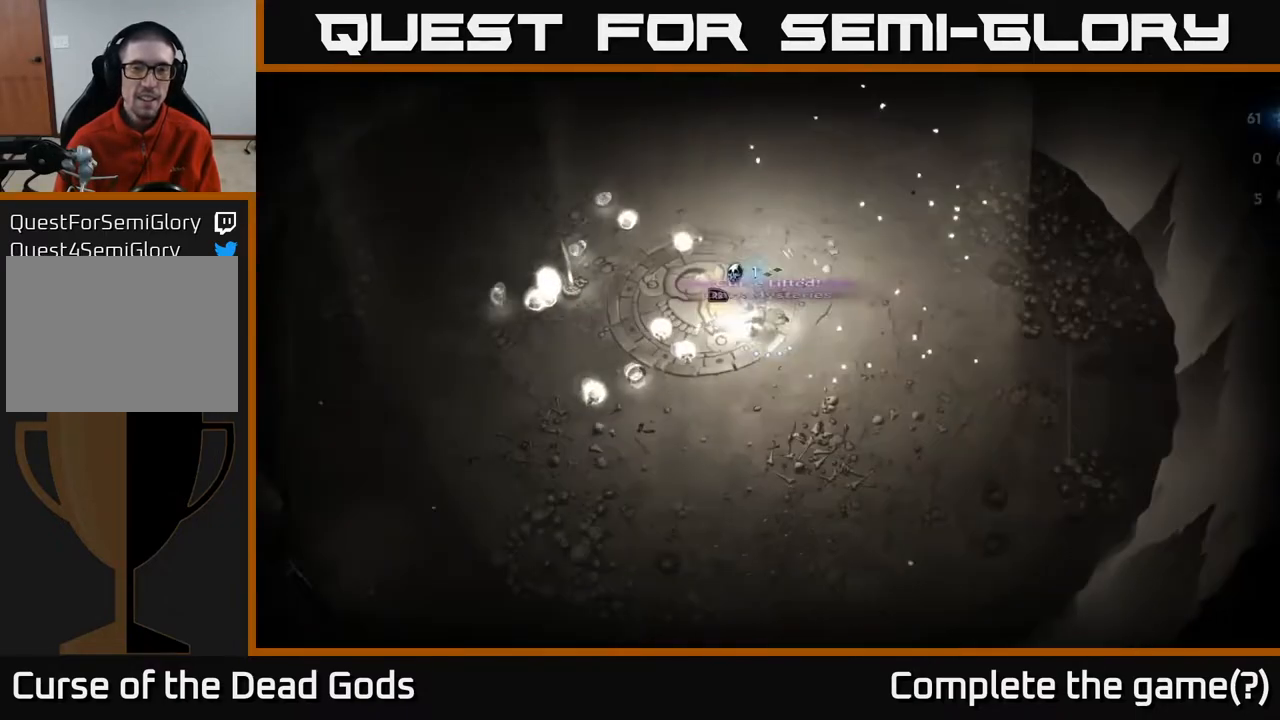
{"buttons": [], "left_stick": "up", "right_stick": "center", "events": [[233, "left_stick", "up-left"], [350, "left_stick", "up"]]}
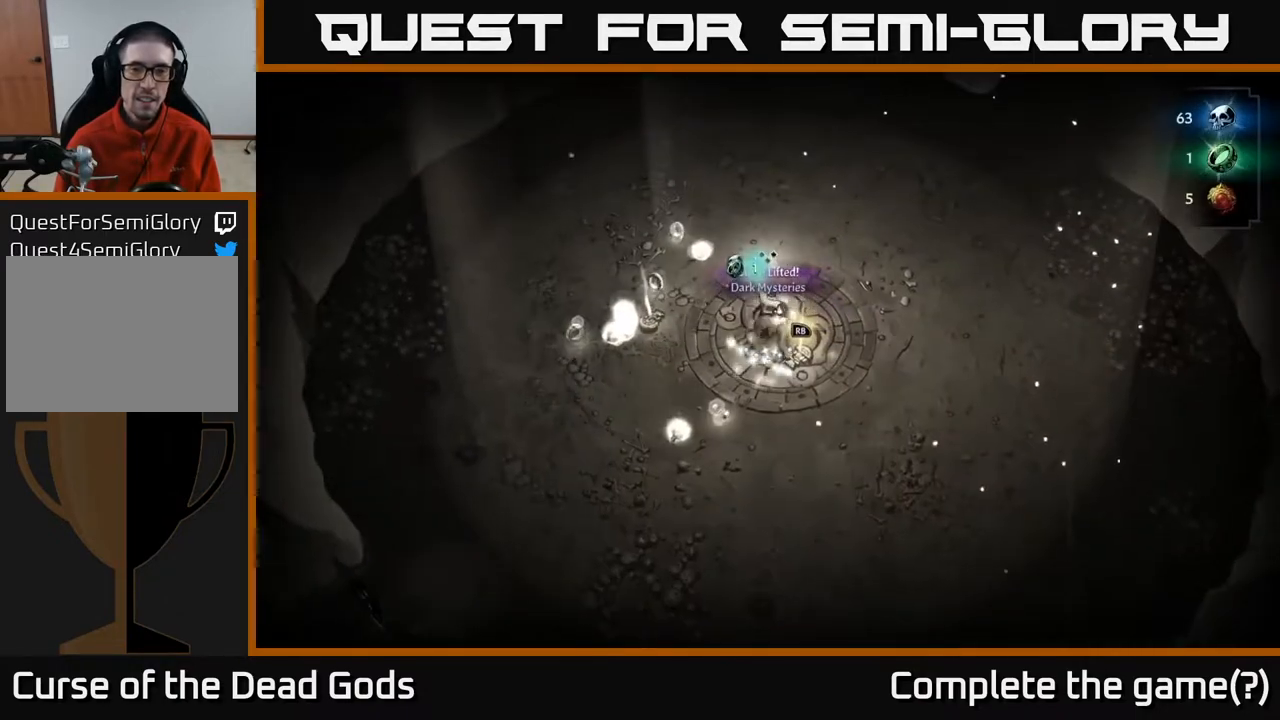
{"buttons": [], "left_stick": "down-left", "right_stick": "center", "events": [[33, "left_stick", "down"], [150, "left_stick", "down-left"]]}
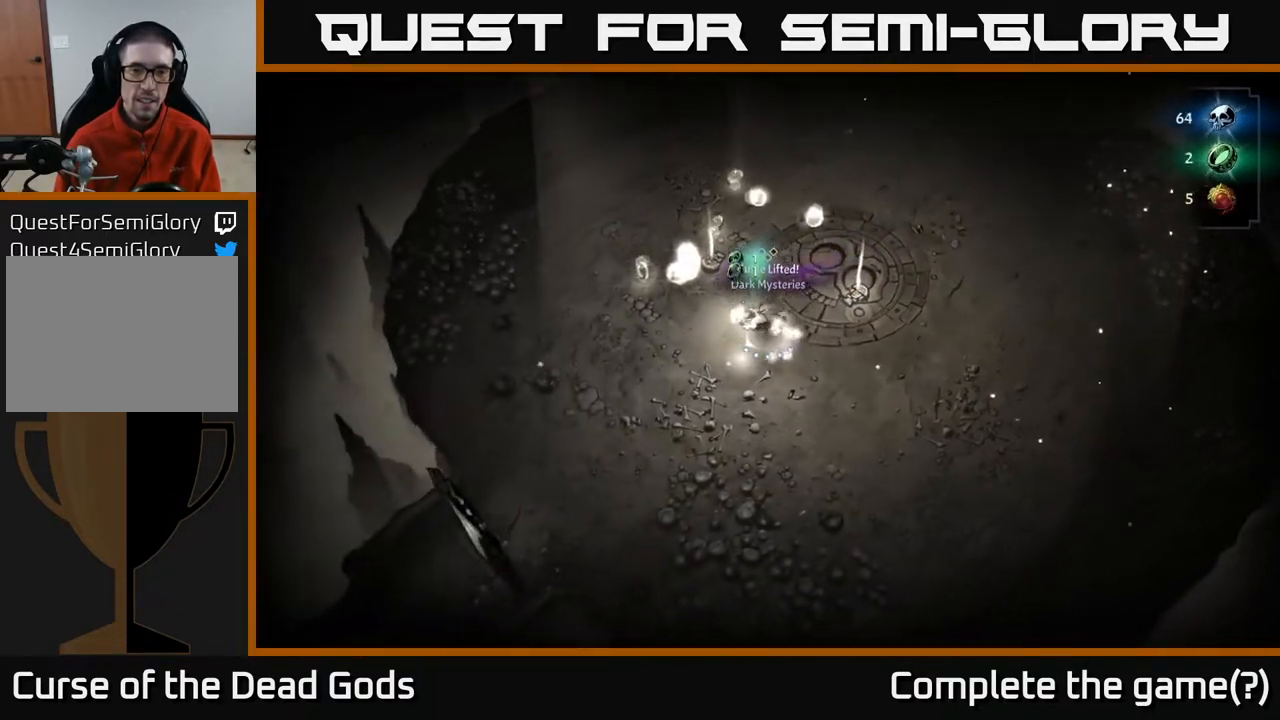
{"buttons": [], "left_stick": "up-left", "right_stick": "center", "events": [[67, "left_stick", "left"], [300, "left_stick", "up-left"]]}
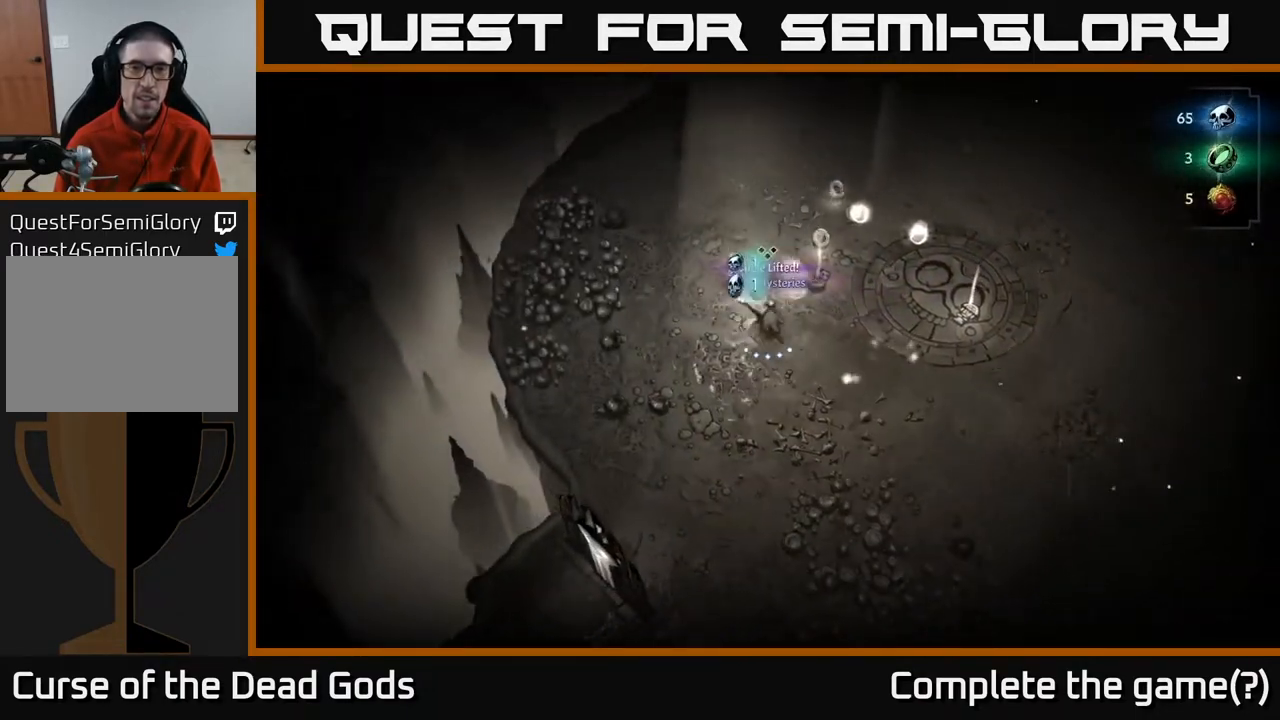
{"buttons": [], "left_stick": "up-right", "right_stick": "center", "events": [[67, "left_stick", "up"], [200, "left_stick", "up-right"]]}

※

Word for word, repeat all the data, but not its images.

- _Answer section_
{"buttons": [], "left_stick": "up", "right_stick": "center", "events": [[233, "left_stick", "up-left"], [350, "left_stick", "up"]]}
{"buttons": [], "left_stick": "down-left", "right_stick": "center", "events": [[33, "left_stick", "down"], [150, "left_stick", "down-left"]]}
{"buttons": [], "left_stick": "up-left", "right_stick": "center", "events": [[67, "left_stick", "left"], [300, "left_stick", "up-left"]]}
{"buttons": [], "left_stick": "up-right", "right_stick": "center", "events": [[67, "left_stick", "up"], [200, "left_stick", "up-right"]]}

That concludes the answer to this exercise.